_Problem details_. Give back every record below in full and exactly, but without a single image.

Records from a data source
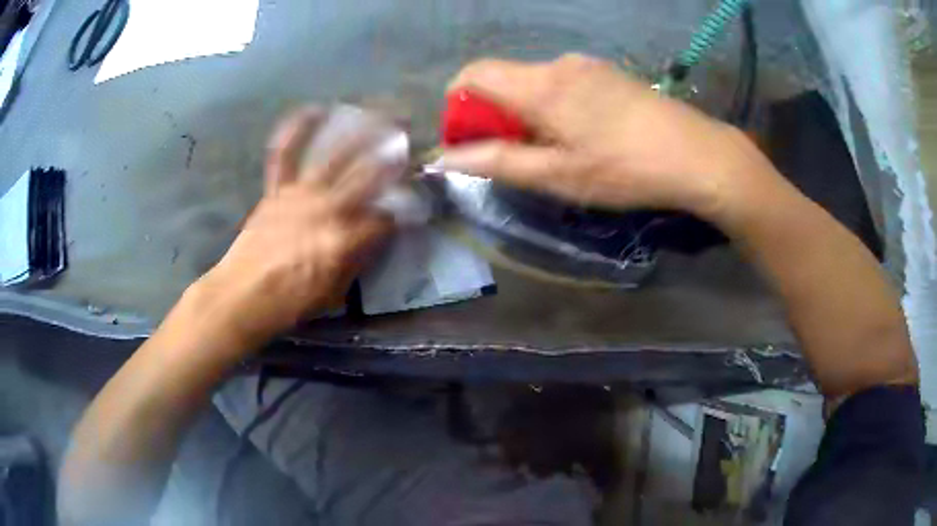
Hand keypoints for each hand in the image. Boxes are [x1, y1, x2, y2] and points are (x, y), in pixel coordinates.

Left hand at [192, 107, 392, 348]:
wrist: (242, 295)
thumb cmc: (290, 303)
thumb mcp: (334, 293)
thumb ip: (358, 260)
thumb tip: (375, 237)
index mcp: (344, 239)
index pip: (386, 217)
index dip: (404, 210)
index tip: (414, 204)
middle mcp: (326, 208)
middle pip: (369, 175)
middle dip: (396, 156)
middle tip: (413, 139)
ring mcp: (300, 193)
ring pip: (336, 155)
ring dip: (362, 132)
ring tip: (382, 113)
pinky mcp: (277, 189)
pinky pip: (285, 154)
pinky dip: (296, 130)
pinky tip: (314, 110)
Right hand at [440, 54, 767, 223]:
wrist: (697, 155)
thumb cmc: (625, 169)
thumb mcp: (558, 175)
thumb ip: (498, 162)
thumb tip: (445, 158)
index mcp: (540, 85)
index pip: (473, 74)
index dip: (457, 104)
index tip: (469, 139)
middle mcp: (558, 64)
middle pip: (503, 77)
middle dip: (492, 114)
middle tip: (513, 155)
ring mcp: (587, 65)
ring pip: (534, 82)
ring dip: (525, 112)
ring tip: (552, 150)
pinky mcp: (609, 74)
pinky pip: (562, 83)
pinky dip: (552, 106)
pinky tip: (581, 134)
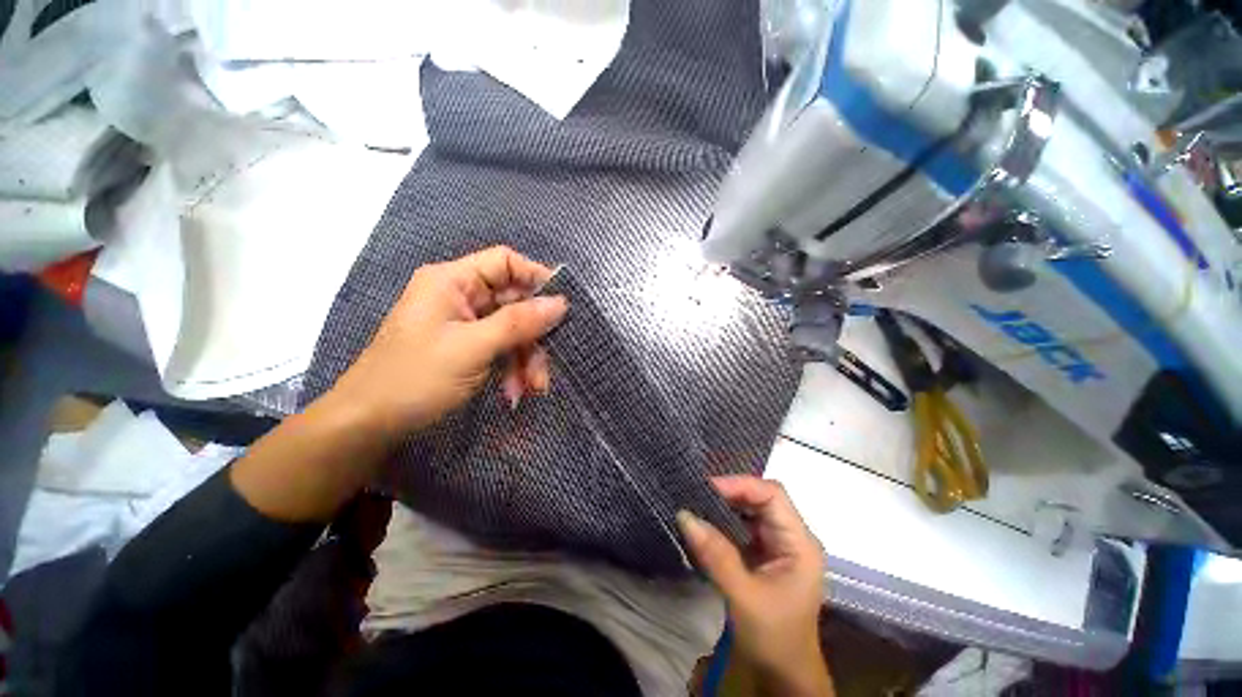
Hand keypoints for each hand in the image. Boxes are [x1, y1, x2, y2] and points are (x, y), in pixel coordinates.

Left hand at [331, 246, 568, 436]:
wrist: (370, 423)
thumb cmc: (415, 377)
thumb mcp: (472, 348)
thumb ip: (519, 322)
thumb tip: (561, 303)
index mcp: (453, 281)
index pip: (505, 262)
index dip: (536, 278)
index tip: (563, 305)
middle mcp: (461, 296)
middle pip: (514, 303)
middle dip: (533, 336)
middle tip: (546, 365)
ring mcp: (465, 324)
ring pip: (513, 330)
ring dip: (526, 359)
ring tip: (532, 388)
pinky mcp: (468, 347)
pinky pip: (502, 349)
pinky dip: (512, 369)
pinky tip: (514, 392)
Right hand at [677, 477, 833, 695]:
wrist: (785, 677)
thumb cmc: (774, 639)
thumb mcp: (743, 597)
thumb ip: (716, 554)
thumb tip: (684, 515)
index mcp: (799, 543)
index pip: (772, 495)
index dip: (740, 485)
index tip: (706, 487)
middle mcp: (792, 537)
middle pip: (762, 498)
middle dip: (730, 492)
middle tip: (696, 493)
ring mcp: (779, 545)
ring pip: (751, 510)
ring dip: (725, 505)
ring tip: (697, 503)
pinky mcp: (765, 554)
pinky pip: (744, 526)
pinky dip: (724, 521)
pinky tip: (706, 523)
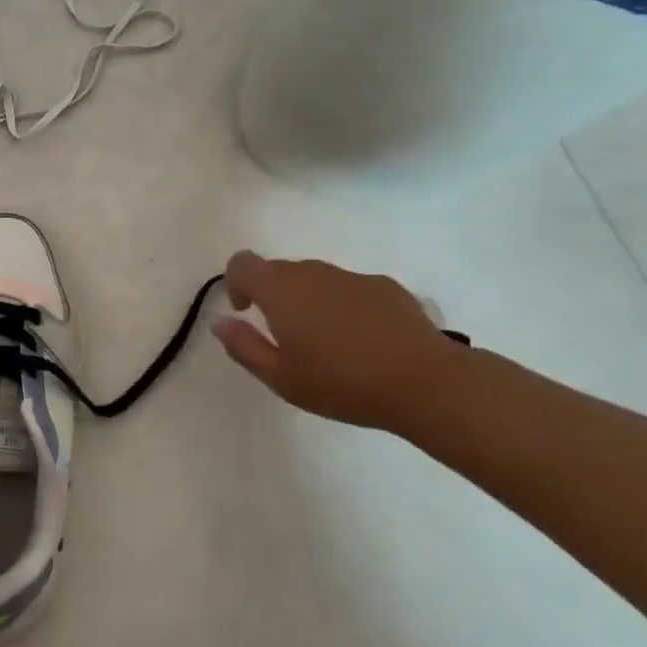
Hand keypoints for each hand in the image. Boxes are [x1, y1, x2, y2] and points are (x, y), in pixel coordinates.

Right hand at [212, 250, 465, 430]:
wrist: (426, 382)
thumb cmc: (341, 383)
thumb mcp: (280, 378)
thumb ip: (243, 346)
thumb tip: (220, 322)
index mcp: (281, 291)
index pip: (243, 263)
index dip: (236, 282)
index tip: (246, 312)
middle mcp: (313, 273)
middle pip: (279, 269)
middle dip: (273, 295)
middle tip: (285, 336)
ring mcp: (352, 277)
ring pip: (316, 278)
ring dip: (309, 300)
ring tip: (327, 342)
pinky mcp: (386, 286)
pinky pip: (349, 288)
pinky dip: (343, 305)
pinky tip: (363, 340)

_Answer to this task_.
Hand keypoints for each hand in the image. Boxes are [x1, y1, x2, y2] and points are (x, y), in pixel coordinates.

Left hand at [192, 107, 392, 348]:
wrist: (242, 295)
thumb cmc: (290, 303)
thumb mcp: (334, 293)
thumb ip: (358, 260)
thumb tip: (375, 237)
index mcp: (344, 239)
index pip: (386, 217)
index dip: (404, 210)
index tip: (414, 204)
middle mcp: (326, 208)
middle pip: (369, 175)
middle dip: (396, 156)
middle tip: (413, 139)
ring mcp: (300, 193)
ring pip: (336, 155)
ring dip: (362, 132)
ring tip: (382, 113)
pinky mcp: (277, 189)
pinky pip: (285, 154)
pinky dip: (296, 130)
pinky tip: (314, 110)
Right hand at [440, 54, 767, 223]:
wrist: (697, 155)
thumb cmc: (625, 169)
thumb mcp: (558, 175)
thumb ip: (498, 162)
thumb tip: (445, 158)
index mcp: (540, 85)
index pip: (473, 74)
index dip: (457, 104)
index tip: (469, 139)
middle mcp: (558, 64)
middle pip: (503, 77)
middle dip: (492, 114)
middle tip: (513, 155)
ring mcp: (587, 65)
ring pip: (534, 82)
ring dip: (525, 112)
ring tip: (552, 150)
pinky mcp: (609, 74)
pinky pip: (562, 83)
pinky dip: (552, 106)
pinky tip: (581, 134)
Hand keypoints for each hand in the image. Boxes are [x1, y1, x2, y2] and points are (x, y), in pixel coordinates.

Left hand at [331, 246, 568, 436]:
wrist: (370, 423)
thumb cmc: (415, 377)
thumb mcp: (472, 348)
thumb ip: (519, 322)
thumb tip: (561, 303)
index mcp: (453, 281)
index pip: (505, 262)
index dip: (536, 278)
index tip: (563, 305)
middle mcp: (461, 296)
middle pip: (514, 303)
middle dip: (533, 336)
middle tip: (546, 365)
ring mcp: (465, 324)
ring pip: (513, 330)
ring dip: (526, 359)
ring tip: (532, 388)
pinky mcp: (468, 347)
pinky pip: (502, 349)
pinky dip: (512, 369)
pinky tip: (514, 392)
Right hand at [677, 477, 833, 695]:
wrist: (785, 677)
thumb cmc: (774, 639)
thumb mcp: (743, 597)
thumb ip: (716, 554)
thumb tip: (684, 515)
index mcp: (799, 543)
index pip: (772, 495)
index dip: (740, 485)
index tip: (706, 487)
middle mcp: (792, 537)
middle pip: (762, 498)
middle dip: (730, 492)
middle tip: (696, 493)
ring mcp: (779, 545)
ring pip: (751, 510)
ring dip: (725, 505)
ring tip: (697, 503)
pinky mcp: (765, 554)
pinky pip: (744, 526)
pinky dip: (724, 521)
pinky tip: (706, 523)
Hand keypoints for each hand in the image. Boxes are [x1, y1, x2, y2] and points are (x, y), in pixel coordinates.

Right hand at [212, 250, 465, 430]:
wrist: (426, 382)
thumb cmc: (341, 383)
thumb mcp: (280, 378)
thumb ip: (243, 346)
thumb tip: (220, 322)
index mcp: (281, 291)
index pip: (243, 263)
index dip: (236, 282)
index tip: (246, 312)
middle mcp: (313, 273)
middle pip: (279, 269)
middle dip: (273, 295)
middle tip: (285, 336)
ring mcp: (352, 277)
ring pip: (316, 278)
ring dip: (309, 300)
ring tip: (327, 342)
pinky mcp: (386, 286)
pinky pip: (349, 288)
pinky dip: (343, 305)
pinky tip: (363, 340)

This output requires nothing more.